— Как «так»? Я разве к вам приходил?
— Нет.
— Значит, и тебе у нас нечего делать. Мы даже имени твоего не знаем. Ни знакомые, ни родственники.
— Что ж, давайте станем…
— Ишь какой прыткий!
— Какой есть, — сказал тот решительно, и улыбка исчезла с его лица. — Мы уж с Ленче договорились окончательно.
— Я отец своей дочери или нет? Как по-твоему?
— Кто ж говорит, что не отец? — Парень пожал плечами. — Только такие дела решают не мать с отцом.
— А ведь я, парень, даже не знаю, как тебя и зовут!
— Неужто? Не знаешь — так узнаешь. Стойко меня зовут. Односельчане мы с тобой.
Мать и дочь стояли потупившись. Видно, сами-то с открытым сердцем парня принимали, а теперь замолчали, будто хотели его испытать. Но в их быстрых взглядах читалось искреннее сочувствие, и молодой человек это отлично понимал. Он вытащил пачку сигарет, закурил. Ленче тут же подала ему пепельницу. Они шепнули друг другу что-то и тихо засмеялись, будто в комнате больше никого не было.
Бай Шано не смог этого вынести.
— Слушай-ка, парень! А ну, очисти помещение!

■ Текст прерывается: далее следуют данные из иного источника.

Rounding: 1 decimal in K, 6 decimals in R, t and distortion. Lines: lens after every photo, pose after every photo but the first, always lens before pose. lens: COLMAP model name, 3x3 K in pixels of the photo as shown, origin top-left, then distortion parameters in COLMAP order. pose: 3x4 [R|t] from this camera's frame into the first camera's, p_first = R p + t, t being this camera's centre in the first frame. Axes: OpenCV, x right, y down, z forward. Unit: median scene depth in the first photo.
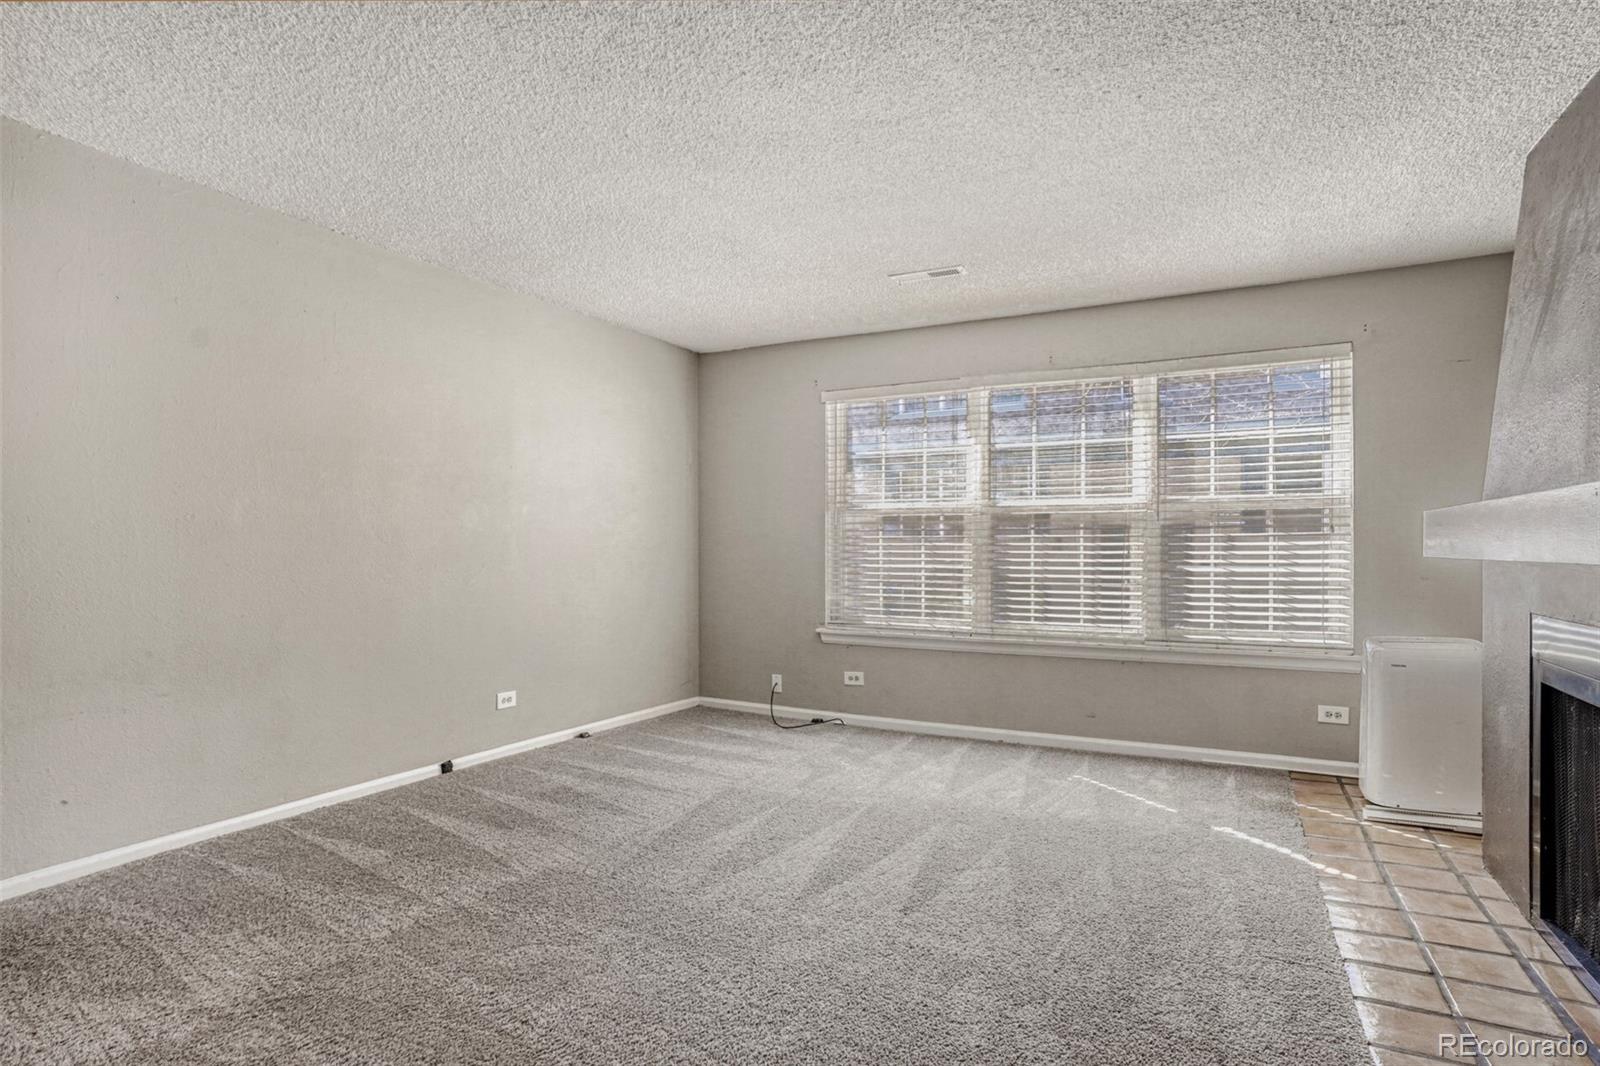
lens RADIAL K [[729.7, 0, 801.8], [0, 729.7, 542.0], [0, 0, 1]] dist [-0.077046, -0.000140]
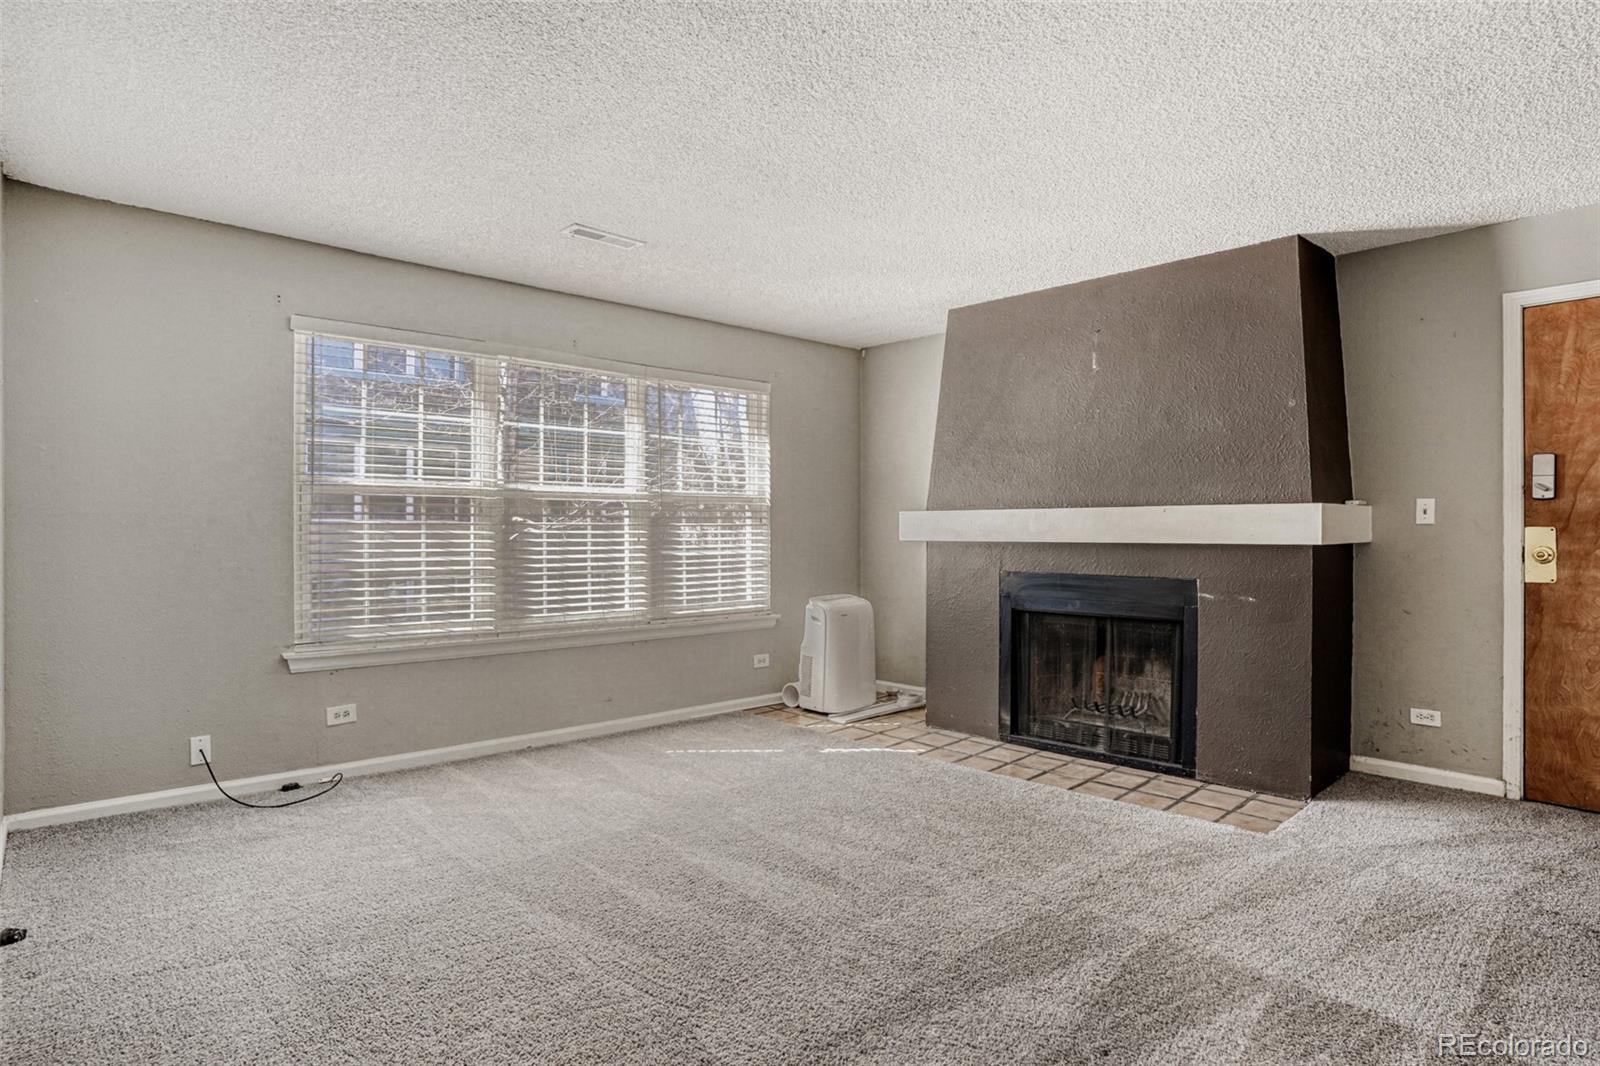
lens RADIAL K [[845.0, 0, 796.8], [0, 845.0, 526.8], [0, 0, 1]] dist [-0.063088, 0.033349]
pose [[0.382870, 0.005771, 0.923784, -0.563184], [-0.002171, 0.999983, -0.005348, 0.001396], [-0.923800, 0.000042, 0.382876, 0.270743]]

«Кандидат» поднялся, но не спешил уходить, соблюдая достоинство. Он затянулся, пустил дым через нос и, важно шагнув к бай Шано, сказал:
— Ладно. Ты меня прогоняешь — и я уйду. Но должен тебе заметить, что я получаю сто пятьдесят левов чистыми и у меня комната с кухней. К тому же через два месяца мастером стану. А твоя дочка не единственная на белом свете!
Это выступала сама гордость, да еще надевшая маску презрения.
— Однако и ты не единственный на свете!. — Бай Шано вскочил из-за стола. — Марш отсюда! Только посмотрите! Заходит в мой дом, ровно в магазин. На тебе деньги — дай мне товар! Где же это видано?
Парень поклонился мне одному и переступил порог, оставляя за собой облако дыма. Бай Шано все-таки вышел его проводить и вскоре вернулся.
— Накрывайте на стол! — велел он, все еще возбужденный. — Извини, дорогой гость!
— Ленче, — попросила мать, — поди-ка принеси новые вилки. Они там в шкафчике, на верхней полке.
Девушка выпорхнула на кухню. За стеною послышался легкий шум. Хозяйка, накрыв на стол, пригласила меня садиться.
Прошло минут пять. Ленче все не шла с новыми вилками. Мать встала из-за стола, вышла и тут же вернулась со слезами на глазах.
— Шано, нет ее там. Верно, сбежала… Что делать?
Я ожидал, что бай Шано разразится неистовым гневом. Но он посмотрел на жену скорее хитровато, чем злобно, скривил рот и попытался передразнить ее.
— Сбежала? Давай-ка ляжем помирать. А ты не знала, что твоя дочь сбежит? Во всем заодно — а теперь крокодиловы слезы льешь? Не морочь голову! Я знал, что она сбежит, — сказал он, поворачиваясь ко мне. — А кричал — чтобы душу отвести… Да и как не кричать? Пришел какой-то, слова по-людски не вымолвил, сует мне под нос сигарету, хватает мою дочь за руку и даже спасибо не говорит. Сто пятьдесят получает, комната с кухней у него!.. Ежели на то пошло, так у меня свой дом есть. Разве дело в деньгах, чтоб они сгорели!
Он начал было есть, но отложил вилку. Лицо его вытянулось и побледнело.
— Я думал, он сватов пришлет. Ну, я бы малость поторговался. Уж так полагается: дескать, она у меня мала еще и уж так мне мила… А они бы сказали: «Мала, мила, да ведь девка — от сердца оторвать можно». Вот это бы мне и было наградой за то, что все двадцать лет над нею трясся… Нет, ты погляди только, как теперь молодые поступают! Не могут они порадовать человека, не могут. А тот, кто порадовать не может, и сам не сумеет радоваться. Да что уж теперь!.. — добавил бай Шано, махнув рукой.
И отвернулся, пряча заблестевшие вдруг глаза.
Олень
Я думал, у бай Шано пропадет всякое настроение идти на охоту. Но он оказался истинным охотником — разбудил меня ни свет ни заря, и мы вышли. Посреди села встретились с другими охотниками и отправились в горы. У нас было четыре собаки. Восход солнца застал нас уже на Вершине, в прекрасном горном уголке, откуда видна была вся долина. Бай Шано расставил всех по местам, а сам вернулся вниз спустить собак.
Я стоял возле белокорого бука. Сквозь кроны деревьев проникал солнечный свет, и в его ярких лучах предутренняя мгла постепенно таяла. Справа открывался словно уснувший склон, окрашенный меланхолической красотой первого осеннего багрянца.